¡Qué
maravilla poder escuchar en este domingo cuarto de Pascua esas palabras
maravillosas de Jesús!, ¿no os parece? Yo
soy el Buen Pastor. El Buen Pastor da su vida por las ovejas.
En
la Parroquia no podemos perder de vista lo realmente importante: tú y yo somos
miembros de la Parroquia, formamos el número de los fieles de esta Parroquia, y
hemos de ser todos fieles al Buen Pastor, a Jesucristo resucitado que domingo a
domingo se nos entrega para sanarnos, fortalecernos y elevarnos a las alturas
de Dios en el Sacramento de la Eucaristía que hemos de celebrar con especial
fervor y devoción.
No
lo olvidemos nunca tú y yo seguimos al mismo: Jesucristo, somos sus discípulos,
cada uno, —es verdad—, según su llamada específica a la santidad: los más a
través del matrimonio, algunos a través de la vida religiosa, otros en la
soltería y algunos en el sacerdocio. Pero lo importante, lo esencial es el
encuentro vivo con Jesucristo vivo entre nosotros, presente, operante, ¡VIVO!
El
Papa en su última carta sobre la llamada a la santidad en el mundo actual
insiste en que el único Salvador es Jesucristo, que viene a salvar al hombre
entero, en su cuerpo y en su alma.
Es
Aquel que ha muerto por nosotros y ha resucitado el que alcanza la salvación a
su Cuerpo que es la Iglesia.
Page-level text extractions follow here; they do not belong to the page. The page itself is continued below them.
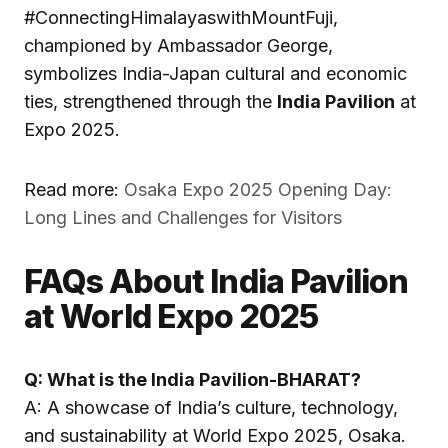
#ConnectingHimalayaswithMountFuji,
championed by Ambassador George,
symbolizes India-Japan cultural and economic
ties, strengthened through the
India Pavilion
at
Expo 2025.
Read more:
Osaka Expo 2025 Opening Day:
Long Lines and Challenges for Visitors
FAQs About India Pavilion
at World Expo 2025
Q: What is the India Pavilion-BHARAT?
A: A showcase of India’s culture, technology,
and sustainability at World Expo 2025, Osaka.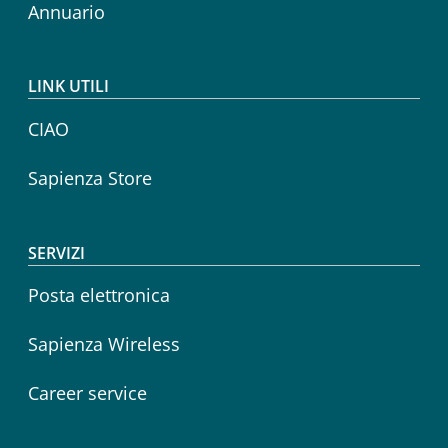
Annuario
LINK UTILI
CIAO
Sapienza Store
SERVIZI
Posta elettronica
Sapienza Wireless
Career service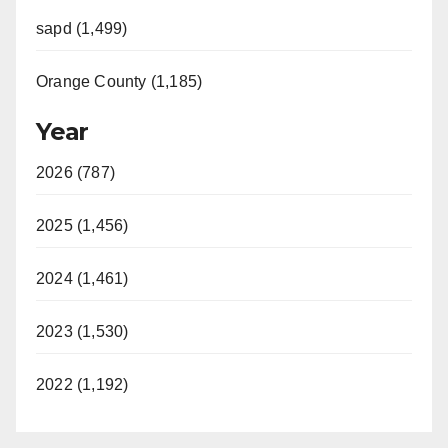
sapd (1,499)
Orange County (1,185)
Year
2026 (787)
2025 (1,456)
2024 (1,461)
2023 (1,530)
2022 (1,192)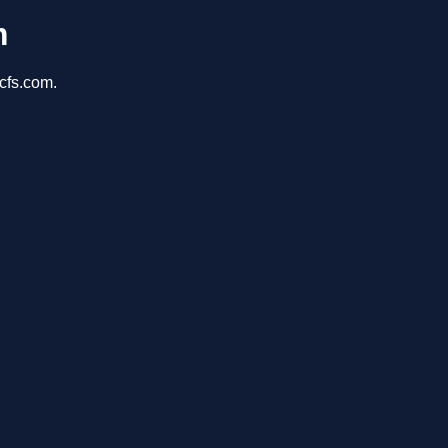
m
cfs.com.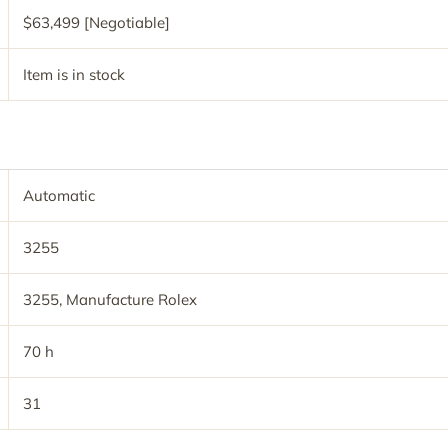
$63,499 [Negotiable]
Item is in stock
Automatic
3255
3255, Manufacture Rolex
70 h
31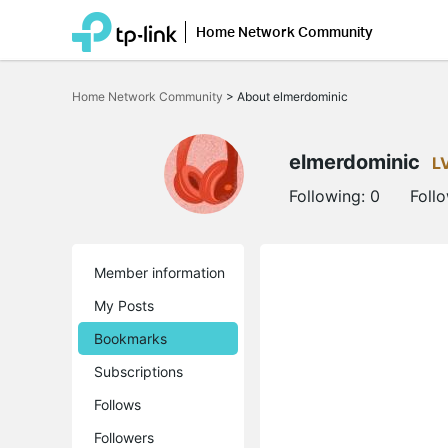
Home Network Community
Click
to
Home Network Community
>
About elmerdominic
skip
the
navigation
bar
elmerdominic
L
Following:
0
Foll
Member information
My Posts
Bookmarks
Subscriptions
Follows
Followers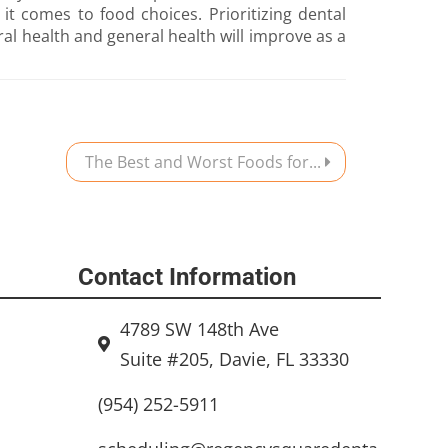
t comes to food choices. Prioritizing dental
oral health and general health will improve as a
The Best and Worst Foods for...
Contact Information
4789 SW 148th Ave
Suite #205, Davie, FL 33330
(954) 252-5911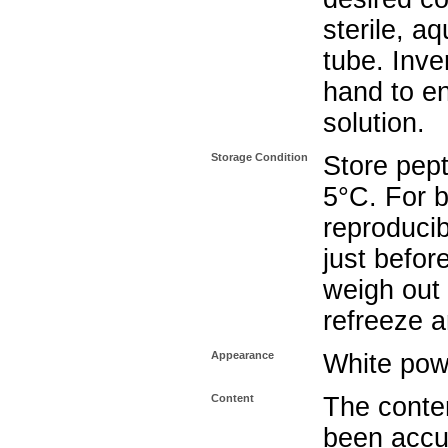
sterile, a
tube. Inve
hand to e
solution.
Storage Condition
Store pept
5°C. For b
reproducib
just befor
weigh out 
refreeze a
Appearance
White pow
Content
The conten
been accu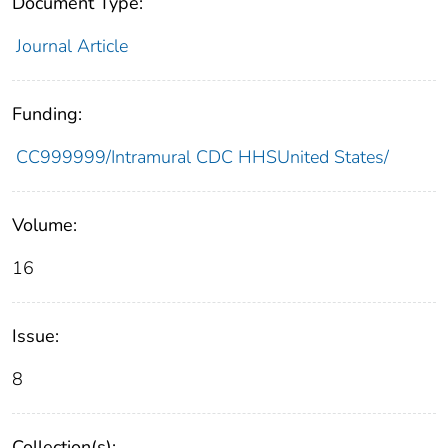
Document Type:
Journal Article
Funding:
CC999999/Intramural CDC HHSUnited States/
Volume:
16
Issue:
8
Collection(s):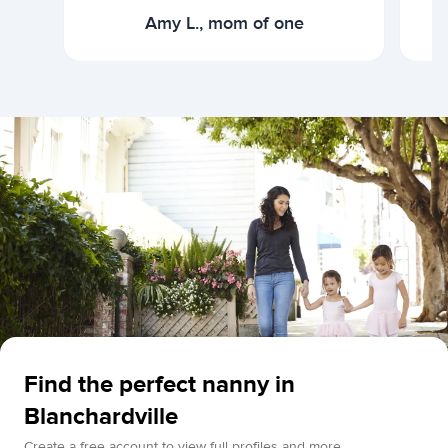
Amy L., mom of one
Find the perfect nanny in
Blanchardville
Create a free account to view full profiles and more.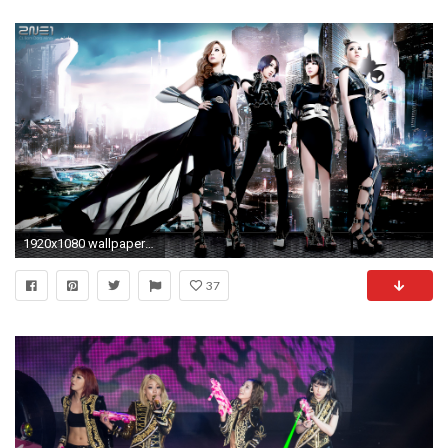
1920x1080 wallpapers 2ne1 hd free download free mac 1920Ã—1080
37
Nosotros recibimos la salvación tanto en cuanto
estamos unidos a Él a través de su Cuerpo que es la Iglesia.
Por
tanto, como dice el Papa, la Salvación no es algo que provoquen mis buenas
obras, sino la fe.
Nadie
se salva por lo bueno que ha sido: todos nos salvamos por Jesucristo que es el
que nos ayuda a que nuestras obras sean no solo ya buenas, sino santas, con ese
poder de unirnos a Él.
Es
la fe la que se ha de manifestar en nuestras obras, pues las obras en sí no nos
salvan, si fueran nuestras obras las que nos salvaran no haría falta ni la
Iglesia ni el Buen Pastor, nosotros solos nos bastaríamos, y no es así: la
salvación es algo que se recibe de Dios por la fe en su Hijo muerto y
resucitado por nuestra salvación.
Repito:
es la fe la que transforma nuestra vida; para un cristiano no le basta con ser
bueno, ha de ser santo, es decir, que sus obras iluminadas por la fe le unan a
Dios a través de Jesucristo.
Esto
significa que el centro de nuestra Parroquia ha de ser Cristo, el Buen Pastor y
no ninguno de nosotros que somos simplemente sus servidores.
El
centro no es el párroco, no sois los laicos, no es el niño que se bautiza, no
es el que recibe la Primera Comunión, ni el que se casa ni el que se confirma.
El
centro de toda actividad en la Parroquia ha de ser siempre Jesucristo, el Buen
Pastor que da su vida por las ovejas.
Y
esto se ha de manifestar de manera clara en nuestra vida, es algo en lo que
todos podemos mejorar cada día, —desde luego yo el primero de todos—.
Esto
es así cuando en tu día a día cabe siempre un buen momento para Jesús, cuando
los Domingos los organizamos en función de la Misa dominical, cuando recibir a
Jesús en la Comunión es tan importante que nos preparamos bien para recibirle
con las mejores disposiciones, cuando examinamos nuestra alma para amar con más
pasión, con más entrega, con más alegría, con más generosidad al Señor y a
nuestros hermanos.
La
examinamos, además, antes de recibir al Señor en la Comunión Sacramental para
ver si realmente podemos recibirle en el Misterio de su Cuerpo y de su Sangre y
que pueda dar fruto abundante en nosotros, o si por el contrario recordamos algún
pecado que nos impida recibirle, alimentarnos de Él, fortalecernos con su vida
y necesitamos antes recibir la absolución sacramental de nuestros pecados.
Jesús
es el centro cuando nos esforzamos en ver en el prójimo al mismo Señor que se
nos hace el encontradizo cada día, y un largo etcétera que tú y yo podemos ir
completando para que nuestra relación personal con Jesucristo sea cada vez más
estrecha y pueda dar frutos en esta vida y un día, también, para la vida
eterna.
En
la vida de María, Jesús fue el centro. A Ella le pedimos que nos ayude a
quitarnos del medio y pongamos al Buen Pastor, que dio su vida por nosotros.
Santa
María, Virgen y Madre de la Asunción, ruega por nosotros.